About twenty years ago, in quieter less delirious times, we were visiting Harper’s ferry in West Virginia and took part in a history walk. The town was full of tour guides dressed in period costume and uniforms and talking in character. A soldier in union blue told us that the town was under military occupation, full of Confederate sympathisers, and under continual threat from Confederate raiders like John Singleton Mosby; and he was keeping a close eye on the market stall in front of him to keep control of smuggling.
A lively young woman in a bonnet, who’d told us the story of John Brown’s raid and attempted slave rebellion in 1859 – in which Brown’s aim to seize the arsenal in the town, then march south along the Appalachians raiding plantations and raising an army of freed slaves came to grief when he was defeated by a company of marines commanded by Robert E Lee, arrested and hung- also set us up for the debate on secession that began the civil war two years later… in which John Brown’s soul went marching on and he achieved posthumous revenge.

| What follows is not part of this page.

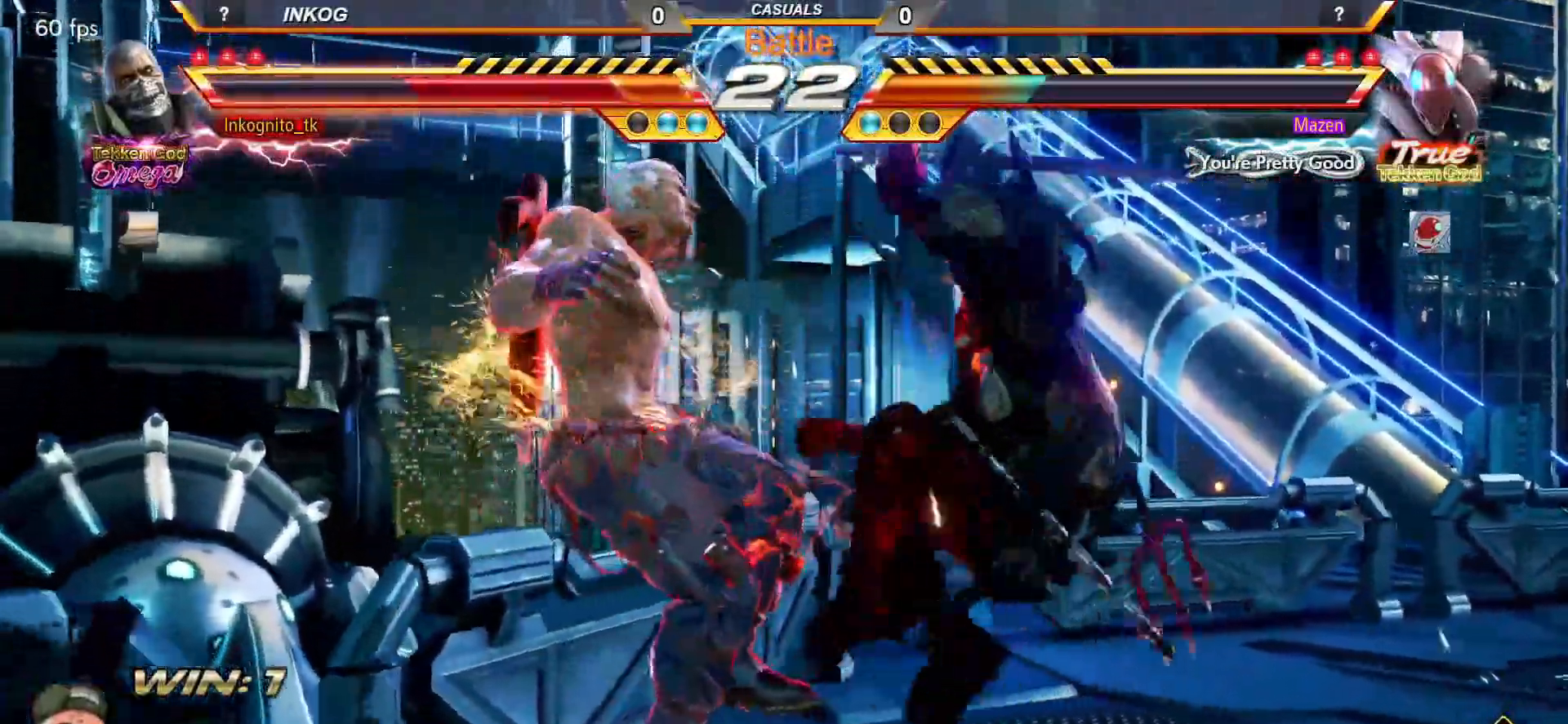
{"buttons": [], "left_stick": "center", "events": []}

Having set out the issues – among which were the divergent pull of loyalty to Virginia combined with significant slave owning in rural areas, pulling against urban employment being heavily boosted by federal contracts for the Armoury (1) – she asked us, when we got to the next stop on the walk, to divide according to how we would have voted – secede and join the Confederacy to one side – or remain with the Union on the other.

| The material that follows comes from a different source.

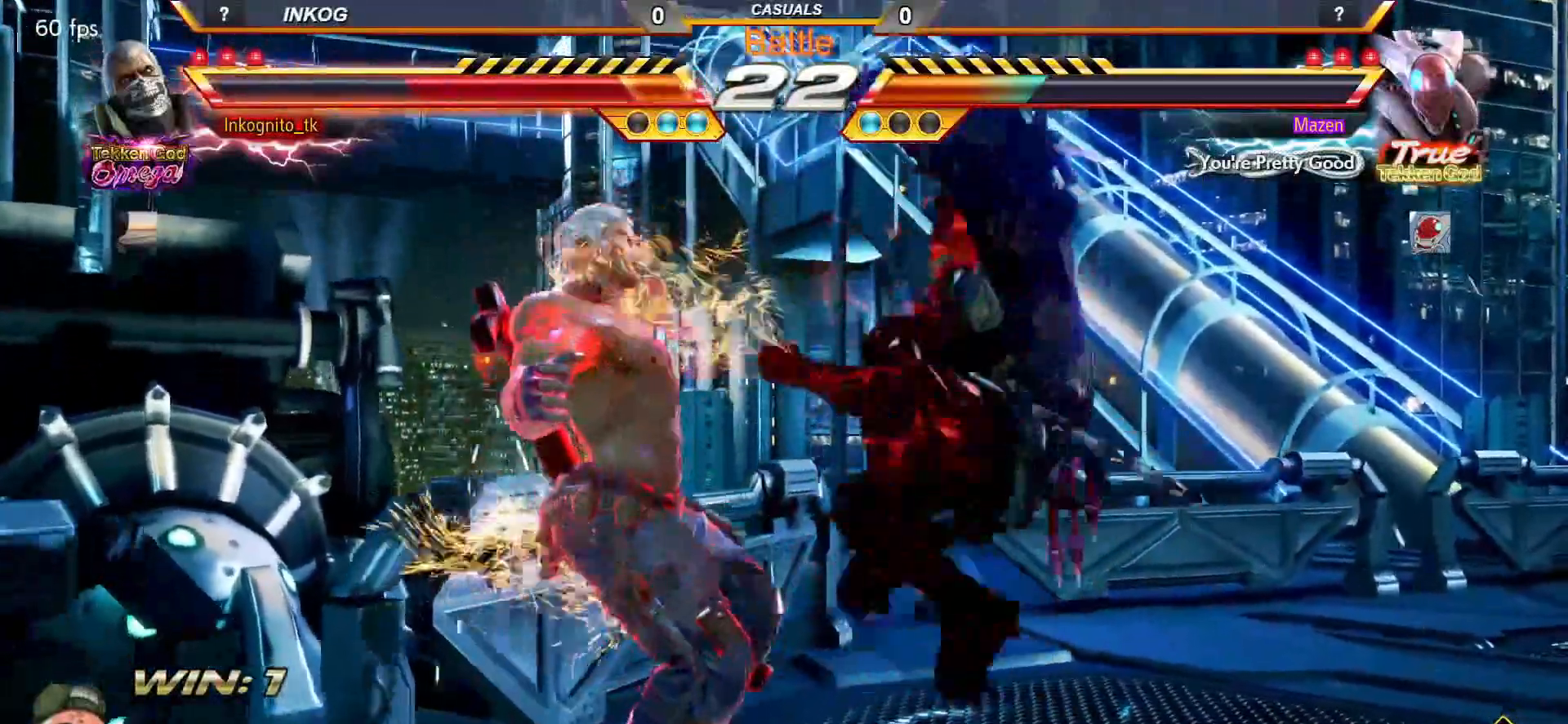
{"buttons": [], "left_stick": "center", "events": []}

Until that point everyone had seemed, and probably perceived each other, to be a common body of (mostly) modern, well off, middle class white Americans with broadly shared assumptions. But when the crowd physically divided there was a slight majority for the Confederacy. The two sides stared at each other across a physical gap that was far smaller than the fracture between their visions of the country they thought they were living in. I found myself weighing them up in case it came to blows.

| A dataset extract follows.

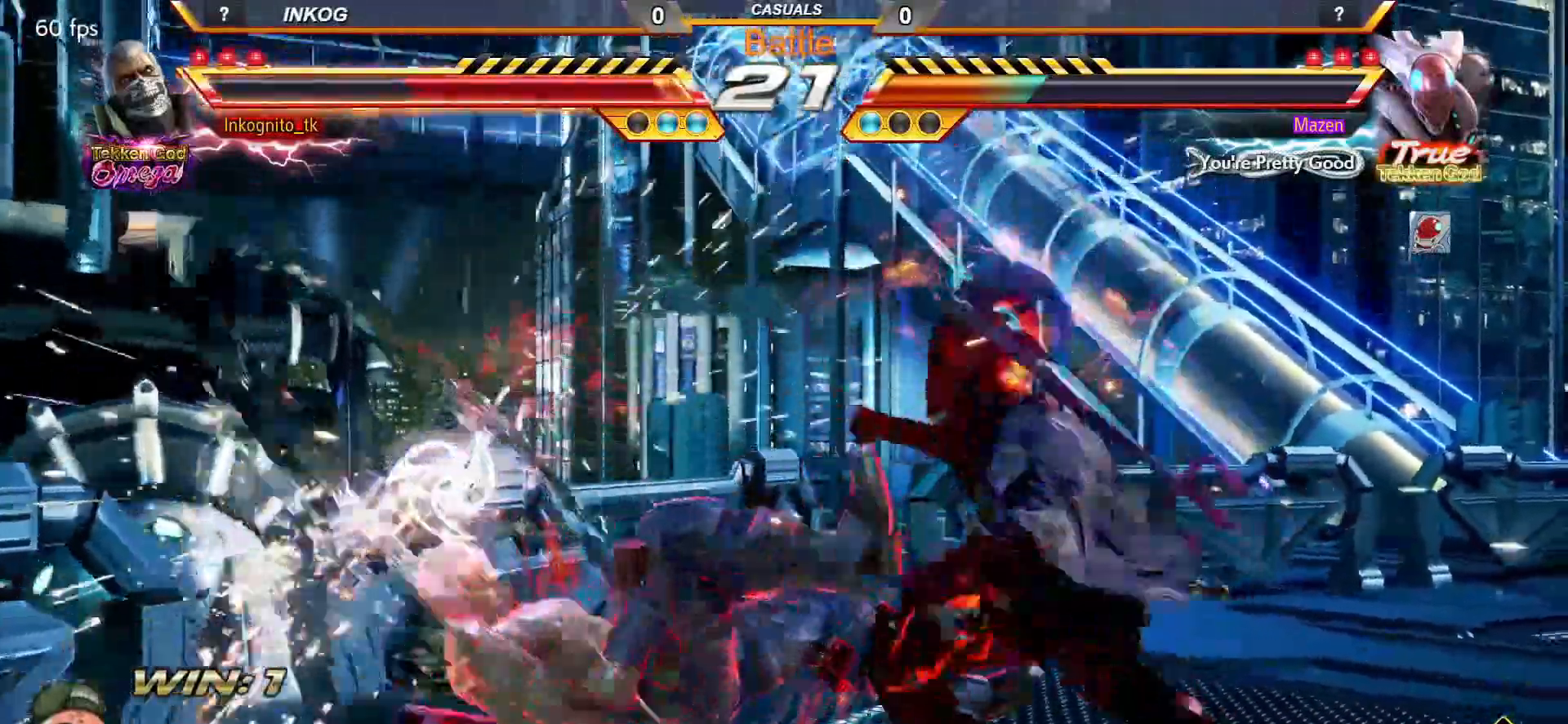
{"buttons": [], "left_stick": "center", "events": []}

The cockahoop smirks on their side and the odd smartass comment- “They’re only votin’ that way to keep their jobs” (2) – and the affronted looks of shock and betrayal on ours – turned a piece of historical play acting into a sign of dangerous times; in which this old fracture in the framework of the nation might again render it incapable of containing the incompatible visions within it.
1 “By 1860 the use of slave labor in West Virginia was about 48% in agriculture, 16% in commerce, 21% in industry and 15% in mixed occupations”. https://en.wikipedia.org/wiki/History_of_slavery_in_West_Virginia
2. The young woman in the bonnet had explained that the town’s largest employers had been very strongly against the Confederacy.